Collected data
-- Opening Marker --
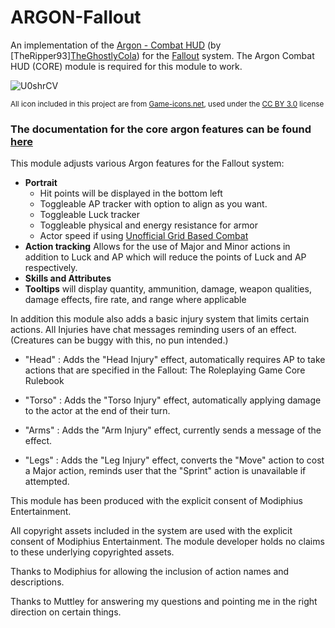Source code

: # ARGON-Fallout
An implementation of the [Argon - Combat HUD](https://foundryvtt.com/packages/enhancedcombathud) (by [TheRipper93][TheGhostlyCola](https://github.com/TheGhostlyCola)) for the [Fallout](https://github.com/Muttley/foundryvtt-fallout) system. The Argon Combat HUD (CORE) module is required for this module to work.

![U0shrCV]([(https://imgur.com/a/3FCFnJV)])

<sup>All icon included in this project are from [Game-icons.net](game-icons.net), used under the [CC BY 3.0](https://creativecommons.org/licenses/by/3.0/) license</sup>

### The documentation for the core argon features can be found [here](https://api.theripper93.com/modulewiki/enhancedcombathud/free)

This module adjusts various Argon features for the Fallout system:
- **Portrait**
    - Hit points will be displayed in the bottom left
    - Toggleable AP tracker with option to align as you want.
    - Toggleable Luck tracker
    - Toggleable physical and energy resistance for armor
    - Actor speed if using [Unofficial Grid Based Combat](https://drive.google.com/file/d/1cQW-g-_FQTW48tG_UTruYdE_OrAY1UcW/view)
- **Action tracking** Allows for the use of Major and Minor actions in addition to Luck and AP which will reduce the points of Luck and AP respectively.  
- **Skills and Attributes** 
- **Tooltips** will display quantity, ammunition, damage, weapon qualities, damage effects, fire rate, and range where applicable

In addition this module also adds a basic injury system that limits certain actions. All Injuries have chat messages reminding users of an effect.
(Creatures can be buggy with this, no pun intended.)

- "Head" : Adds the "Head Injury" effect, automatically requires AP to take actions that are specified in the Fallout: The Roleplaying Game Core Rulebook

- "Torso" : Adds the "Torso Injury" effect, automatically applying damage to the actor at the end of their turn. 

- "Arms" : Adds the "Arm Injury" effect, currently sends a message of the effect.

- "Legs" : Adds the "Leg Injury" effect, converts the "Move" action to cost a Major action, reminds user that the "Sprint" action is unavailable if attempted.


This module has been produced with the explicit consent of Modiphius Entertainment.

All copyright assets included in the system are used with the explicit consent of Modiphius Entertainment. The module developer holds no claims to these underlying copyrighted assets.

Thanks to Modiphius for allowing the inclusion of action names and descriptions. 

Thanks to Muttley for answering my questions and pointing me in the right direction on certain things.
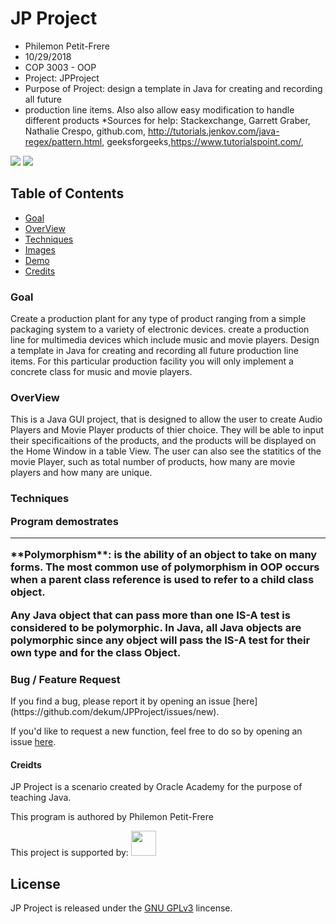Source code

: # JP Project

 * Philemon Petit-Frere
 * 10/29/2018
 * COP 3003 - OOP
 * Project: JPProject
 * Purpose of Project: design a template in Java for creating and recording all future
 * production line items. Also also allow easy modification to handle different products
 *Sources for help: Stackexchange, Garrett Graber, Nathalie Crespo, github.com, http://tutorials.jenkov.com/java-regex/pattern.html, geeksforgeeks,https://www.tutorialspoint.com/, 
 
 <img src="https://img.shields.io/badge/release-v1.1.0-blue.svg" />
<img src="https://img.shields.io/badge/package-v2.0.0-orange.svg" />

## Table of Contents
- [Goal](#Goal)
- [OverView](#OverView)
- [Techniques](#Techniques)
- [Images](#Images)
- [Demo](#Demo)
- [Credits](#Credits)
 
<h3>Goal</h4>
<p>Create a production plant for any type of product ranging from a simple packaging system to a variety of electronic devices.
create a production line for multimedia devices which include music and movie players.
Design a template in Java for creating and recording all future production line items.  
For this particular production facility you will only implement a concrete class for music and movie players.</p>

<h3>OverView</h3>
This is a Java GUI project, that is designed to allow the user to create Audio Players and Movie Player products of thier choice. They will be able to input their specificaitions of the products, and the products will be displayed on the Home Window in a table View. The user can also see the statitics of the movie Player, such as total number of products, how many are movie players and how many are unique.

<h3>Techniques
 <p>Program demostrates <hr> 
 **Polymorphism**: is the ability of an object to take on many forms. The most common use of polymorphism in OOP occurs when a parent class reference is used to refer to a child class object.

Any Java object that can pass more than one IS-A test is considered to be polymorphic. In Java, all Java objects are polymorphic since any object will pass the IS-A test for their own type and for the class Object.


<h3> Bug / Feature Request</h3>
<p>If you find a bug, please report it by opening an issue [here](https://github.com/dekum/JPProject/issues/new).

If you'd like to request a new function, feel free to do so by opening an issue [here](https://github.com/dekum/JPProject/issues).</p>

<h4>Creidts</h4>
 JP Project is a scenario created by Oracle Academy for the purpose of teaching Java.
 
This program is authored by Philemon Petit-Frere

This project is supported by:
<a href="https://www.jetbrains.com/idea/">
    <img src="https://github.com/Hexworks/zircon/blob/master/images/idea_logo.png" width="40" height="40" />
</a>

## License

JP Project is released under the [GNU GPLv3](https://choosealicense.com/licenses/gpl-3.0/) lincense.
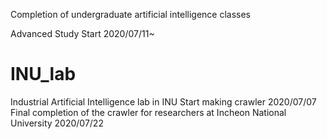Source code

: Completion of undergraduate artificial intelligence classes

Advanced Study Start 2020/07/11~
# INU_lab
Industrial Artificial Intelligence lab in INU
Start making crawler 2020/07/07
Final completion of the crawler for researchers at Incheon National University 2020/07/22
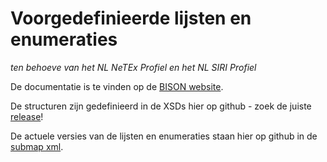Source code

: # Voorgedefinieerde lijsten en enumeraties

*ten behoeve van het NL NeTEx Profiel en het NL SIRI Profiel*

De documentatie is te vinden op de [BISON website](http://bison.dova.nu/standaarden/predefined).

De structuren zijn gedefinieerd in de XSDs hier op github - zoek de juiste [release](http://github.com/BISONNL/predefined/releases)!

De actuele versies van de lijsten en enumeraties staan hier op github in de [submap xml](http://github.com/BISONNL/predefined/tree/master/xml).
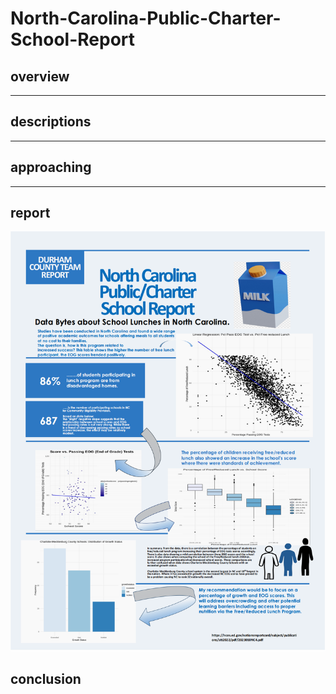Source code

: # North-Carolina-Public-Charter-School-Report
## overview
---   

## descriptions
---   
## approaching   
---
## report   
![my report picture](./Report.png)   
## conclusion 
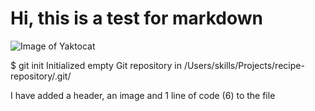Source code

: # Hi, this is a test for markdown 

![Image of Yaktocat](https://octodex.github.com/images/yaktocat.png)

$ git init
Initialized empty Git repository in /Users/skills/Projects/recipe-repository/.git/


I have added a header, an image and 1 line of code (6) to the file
-- Closing Marker --
■ Work item: Only the lines that contain the string "BISONNL" are to be copied from the records.

■ Output for this exercise:
De structuren zijn gedefinieerd in de XSDs hier op github - zoek de juiste [release](http://github.com/BISONNL/predefined/releases)!
De actuele versies van de lijsten en enumeraties staan hier op github in de [submap xml](http://github.com/BISONNL/predefined/tree/master/xml).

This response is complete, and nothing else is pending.